:: DATA SHOWN
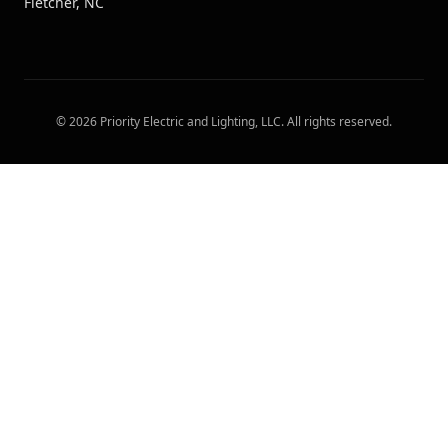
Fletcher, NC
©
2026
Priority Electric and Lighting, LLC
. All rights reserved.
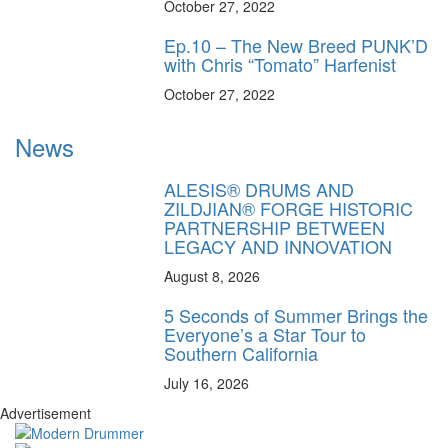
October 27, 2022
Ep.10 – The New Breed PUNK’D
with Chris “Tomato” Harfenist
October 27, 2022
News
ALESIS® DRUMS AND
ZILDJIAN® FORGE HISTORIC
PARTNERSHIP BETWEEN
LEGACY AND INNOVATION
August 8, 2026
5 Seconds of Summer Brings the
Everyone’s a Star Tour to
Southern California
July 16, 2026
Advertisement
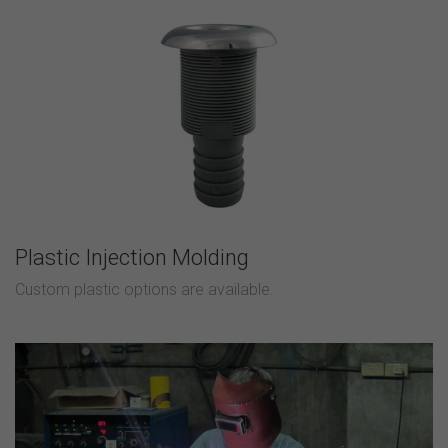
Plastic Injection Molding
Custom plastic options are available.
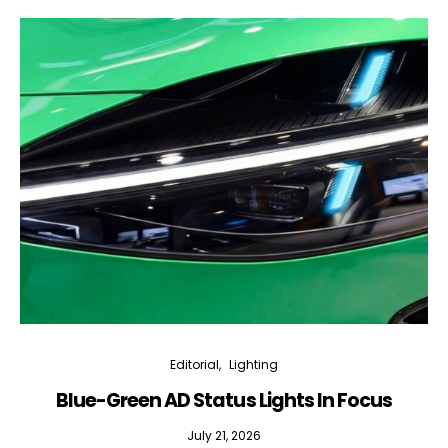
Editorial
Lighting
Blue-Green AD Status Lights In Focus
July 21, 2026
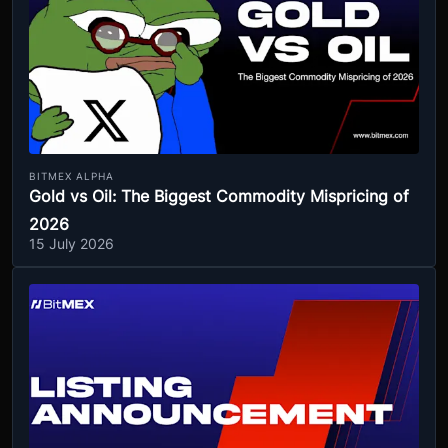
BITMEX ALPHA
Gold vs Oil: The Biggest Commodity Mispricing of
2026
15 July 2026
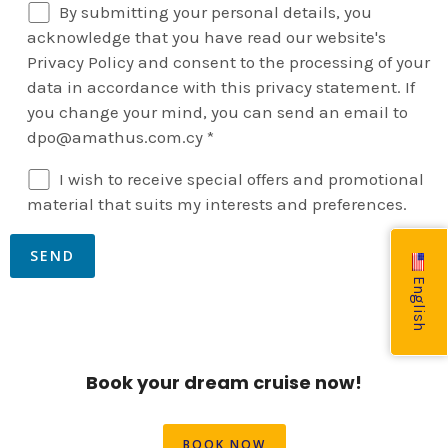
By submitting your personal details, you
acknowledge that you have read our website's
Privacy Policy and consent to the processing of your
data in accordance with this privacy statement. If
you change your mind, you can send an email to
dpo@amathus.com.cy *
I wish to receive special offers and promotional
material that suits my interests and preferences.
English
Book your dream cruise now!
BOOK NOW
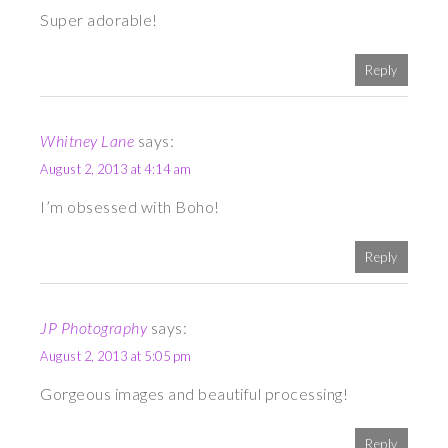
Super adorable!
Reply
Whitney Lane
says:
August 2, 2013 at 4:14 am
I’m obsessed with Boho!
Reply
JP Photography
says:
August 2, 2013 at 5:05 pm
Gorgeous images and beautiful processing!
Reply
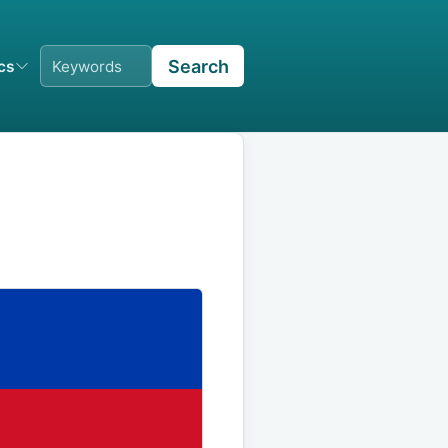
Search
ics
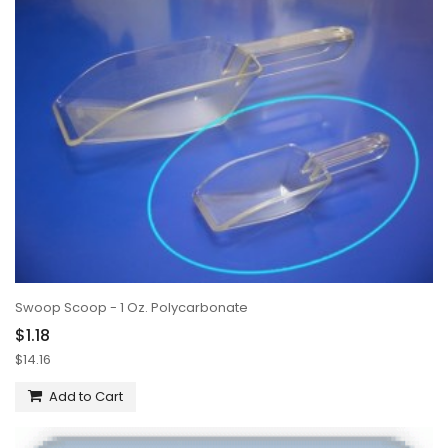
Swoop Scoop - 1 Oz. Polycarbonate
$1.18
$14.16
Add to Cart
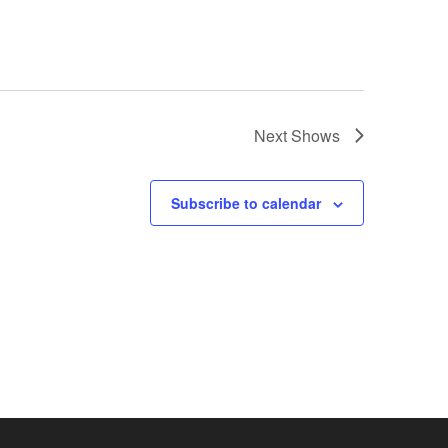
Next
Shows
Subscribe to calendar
::::
:: DATA SHOWN
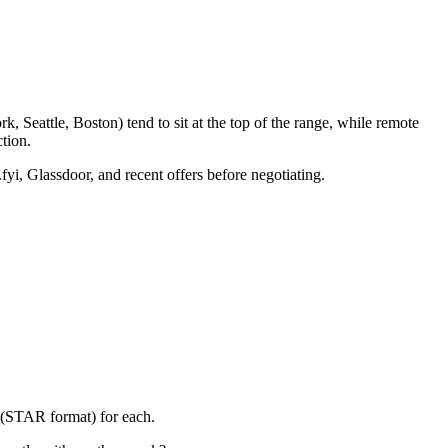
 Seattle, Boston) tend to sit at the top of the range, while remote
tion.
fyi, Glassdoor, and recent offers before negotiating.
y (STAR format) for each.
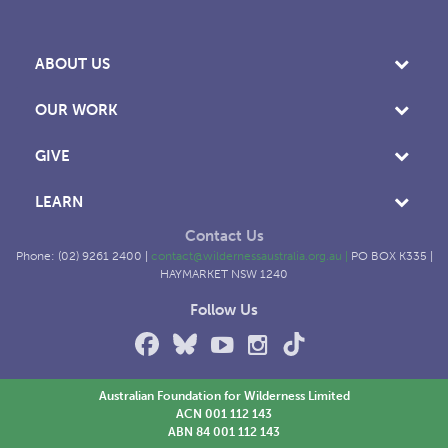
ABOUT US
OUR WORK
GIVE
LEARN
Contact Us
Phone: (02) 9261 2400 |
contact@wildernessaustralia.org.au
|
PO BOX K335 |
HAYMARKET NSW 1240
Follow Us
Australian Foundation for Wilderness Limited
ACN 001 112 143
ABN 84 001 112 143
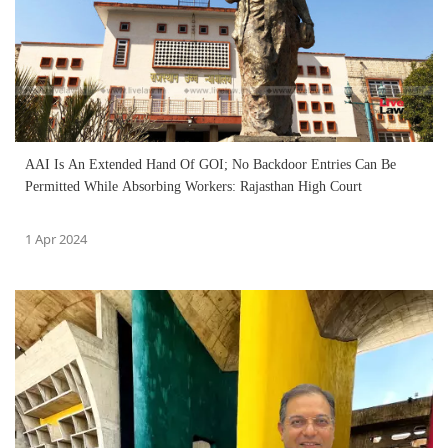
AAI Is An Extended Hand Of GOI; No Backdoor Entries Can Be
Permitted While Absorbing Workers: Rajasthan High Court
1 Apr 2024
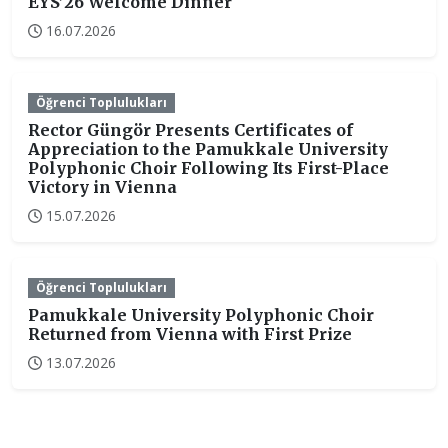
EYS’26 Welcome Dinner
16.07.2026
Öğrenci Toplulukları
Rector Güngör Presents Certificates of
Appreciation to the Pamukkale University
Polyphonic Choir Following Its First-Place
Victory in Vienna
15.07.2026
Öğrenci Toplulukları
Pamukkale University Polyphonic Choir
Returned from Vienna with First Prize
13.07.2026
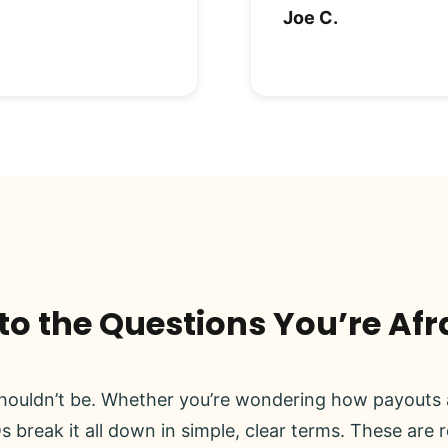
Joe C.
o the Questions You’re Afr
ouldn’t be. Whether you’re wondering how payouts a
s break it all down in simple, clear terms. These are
::::
:: DATA SHOWN
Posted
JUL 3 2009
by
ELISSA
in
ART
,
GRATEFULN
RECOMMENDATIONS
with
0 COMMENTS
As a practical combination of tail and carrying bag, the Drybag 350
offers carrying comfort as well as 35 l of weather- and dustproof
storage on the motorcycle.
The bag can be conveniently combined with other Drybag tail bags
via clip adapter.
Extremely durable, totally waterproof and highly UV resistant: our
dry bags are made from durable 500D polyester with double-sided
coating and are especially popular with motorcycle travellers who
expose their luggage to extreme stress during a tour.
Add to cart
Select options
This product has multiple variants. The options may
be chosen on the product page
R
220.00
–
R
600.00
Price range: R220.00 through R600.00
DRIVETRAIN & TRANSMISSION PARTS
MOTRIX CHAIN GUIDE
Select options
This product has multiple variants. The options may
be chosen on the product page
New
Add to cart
::::
Recast the lines from the one with "EYS’26 Welcome Dinner" to the one with "s break it all", both included, as a numbered list with no blank lines. Leave the pictures out.

1. EYS’26 Welcome Dinner
2. 16.07.2026
3. Öğrenci Toplulukları
4. Rector Güngör Presents Certificates of
5. Appreciation to the Pamukkale University
6. Polyphonic Choir Following Its First-Place
7. Victory in Vienna
8. 15.07.2026
9. Öğrenci Toplulukları
10. Pamukkale University Polyphonic Choir
11. Returned from Vienna with First Prize
12. 13.07.2026
13. Joe C.
14. o the Questions You’re Afr
15. ouldn’t be. Whether you’re wondering how payouts a
16. s break it all down in simple, clear terms. These are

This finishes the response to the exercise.